楽園の島と、太陽と月の祭典
初めてのインドネシア。
空気に水分が多い。呼吸と一緒に色んな匂い。
潮の匂い、雨の匂い、森の匂い、田んぼの匂い。
海、山、雲、棚田。
輪郭が柔らかいのに、加工したみたいに色彩は鮮やか。
とろっと揺れる波。田んぼを歩む水牛。惜しむように暮れていく太陽。谷間の村にかかるいっときの虹。
バイクを借りて、村々を回る。
いつも空を見て、風の動きを見て、雨雲を確認する。
さっと冷たい風が足元からやってきたら、激しいスコール。
軒先か飯屋に駆け込んで、しばし雨宿り。
小一時間ほど。生暖かい風が吹いて、太陽が出る。
土砂降り級は、だいたい昼すぎ、夕方、夜の三回。
リズムに慣れるまで少しかかる。
今までと違うテンポで物事が進む。
乗り合いバスに乗って、人が集まるまで出発を待つ。
やっと出発したかと思えば、いろは坂のような山道を登っては降っての繰り返し。
土砂崩れ、お昼休憩。一向に目的地に近づかない。
時間の流れが、ゆっくりになった。
フローレス島、バリ島、スラウェシ島、ジャワ島。
島ごとに性格や雰囲気が変わる。
やっぱり島国は面白い。
食のハイライト
久しぶりの美味しいアジアご飯。
インドネアシアは屋台天国。
ご飯もの、麺もの、揚げ物、サラダ。何だって手に入る。
おやつも例外じゃない。
インドネシアのおやつは、バナナフライ、パンケーキ、タピオカ、チンチャウ、揚げ砂糖…と挙げきれないほど種類が豊富。
お気に入りの屋台を見つけて、通うのが楽しい。
食堂も安くてボリュームたっぷり。
インドと違って、野菜をたくさん摂れるのが嬉しい。
皆既日食
インドネシア・スラウェシ島。
旅を始めるずっと前から、計画していたうちの一つ。
皆既日食を二人で見ること。
朝7時半から少しずつ欠け始めた太陽。日差しは強く暑い。
昨日まで空を覆っていた雲は、奇跡的に消えていた。
この日、日食を目撃するために、世界中からたくさんの人が押し寄せていた。
皆既日食に合わせて開催されたパーティー。どこで観るか迷ったあげく、見晴らしの良いメインステージへ。数百人もがみんな同じ方向を、つまり太陽の方向を見つめている。
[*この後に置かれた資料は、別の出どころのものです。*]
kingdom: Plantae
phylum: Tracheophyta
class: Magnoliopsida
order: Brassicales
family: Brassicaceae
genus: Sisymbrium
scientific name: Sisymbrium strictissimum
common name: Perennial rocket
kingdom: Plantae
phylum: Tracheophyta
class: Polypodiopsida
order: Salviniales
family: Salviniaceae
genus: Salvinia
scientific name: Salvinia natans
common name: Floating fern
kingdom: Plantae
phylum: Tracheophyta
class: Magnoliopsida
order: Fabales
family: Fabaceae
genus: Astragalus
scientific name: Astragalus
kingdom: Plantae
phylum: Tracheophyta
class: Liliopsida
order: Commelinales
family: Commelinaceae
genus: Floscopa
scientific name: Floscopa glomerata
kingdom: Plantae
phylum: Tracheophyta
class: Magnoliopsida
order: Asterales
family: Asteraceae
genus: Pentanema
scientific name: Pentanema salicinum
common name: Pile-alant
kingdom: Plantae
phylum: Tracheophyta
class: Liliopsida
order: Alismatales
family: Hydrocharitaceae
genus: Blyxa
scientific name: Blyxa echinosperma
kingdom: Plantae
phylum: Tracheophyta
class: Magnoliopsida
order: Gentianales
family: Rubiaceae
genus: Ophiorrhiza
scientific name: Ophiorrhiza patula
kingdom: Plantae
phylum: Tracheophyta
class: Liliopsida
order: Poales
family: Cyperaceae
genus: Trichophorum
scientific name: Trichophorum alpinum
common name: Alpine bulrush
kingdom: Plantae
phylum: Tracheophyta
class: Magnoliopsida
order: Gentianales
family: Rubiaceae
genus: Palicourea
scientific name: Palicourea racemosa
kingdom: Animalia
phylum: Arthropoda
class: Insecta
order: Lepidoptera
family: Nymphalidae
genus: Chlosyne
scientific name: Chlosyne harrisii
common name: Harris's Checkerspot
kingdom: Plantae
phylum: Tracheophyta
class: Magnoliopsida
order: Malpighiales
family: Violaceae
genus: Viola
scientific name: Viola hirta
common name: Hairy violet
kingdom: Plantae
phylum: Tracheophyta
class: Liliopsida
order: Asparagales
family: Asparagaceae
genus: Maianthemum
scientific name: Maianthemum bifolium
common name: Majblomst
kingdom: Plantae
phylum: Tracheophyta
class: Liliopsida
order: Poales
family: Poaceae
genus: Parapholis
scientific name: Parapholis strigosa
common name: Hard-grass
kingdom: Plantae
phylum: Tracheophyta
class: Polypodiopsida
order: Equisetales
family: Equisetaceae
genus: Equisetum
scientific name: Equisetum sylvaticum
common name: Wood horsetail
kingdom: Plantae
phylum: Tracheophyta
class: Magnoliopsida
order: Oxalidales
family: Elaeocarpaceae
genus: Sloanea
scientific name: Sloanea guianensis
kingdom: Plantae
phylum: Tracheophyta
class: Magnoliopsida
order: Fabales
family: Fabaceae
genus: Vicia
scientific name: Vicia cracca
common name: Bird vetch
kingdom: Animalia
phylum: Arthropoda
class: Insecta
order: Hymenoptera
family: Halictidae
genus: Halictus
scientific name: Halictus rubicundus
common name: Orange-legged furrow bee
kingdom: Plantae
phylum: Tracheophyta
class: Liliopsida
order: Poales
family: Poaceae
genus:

午前8時半ごろ、太陽の光が弱くなり徐々にあたりは暗くなってきた。すでに空気は涼しい。
会場のテンションが、どんどん上がっていく。
一晩中踊っていたゾンビたち、日食メガネをのぞく人、太陽に向かって踊る人、抱き合う人、精神統一する人。
太陽・月・地球が一直線に並ぶその瞬間を、息を飲んで待ち望む。
いつのまにか音楽は消え、雄叫びやざわめきが止み、静寂が訪れた。
次の瞬間、あたりは真っ暗になり、ダイヤモンド・リングが浮かびあがり、目の前に大きな黒い太陽が現れた。鳥たちが異常を察し、騒ぐ。
ただただ、すごかった。興奮は最高潮に達し、みんなの感動が伝導してきて心地よい。
けっして直視できなかった太陽を、初めて肉眼で見つめる。
夢のような2分間が過ぎ、徐々に太陽の光が顔を出す。
もう肉眼で見ることはできない。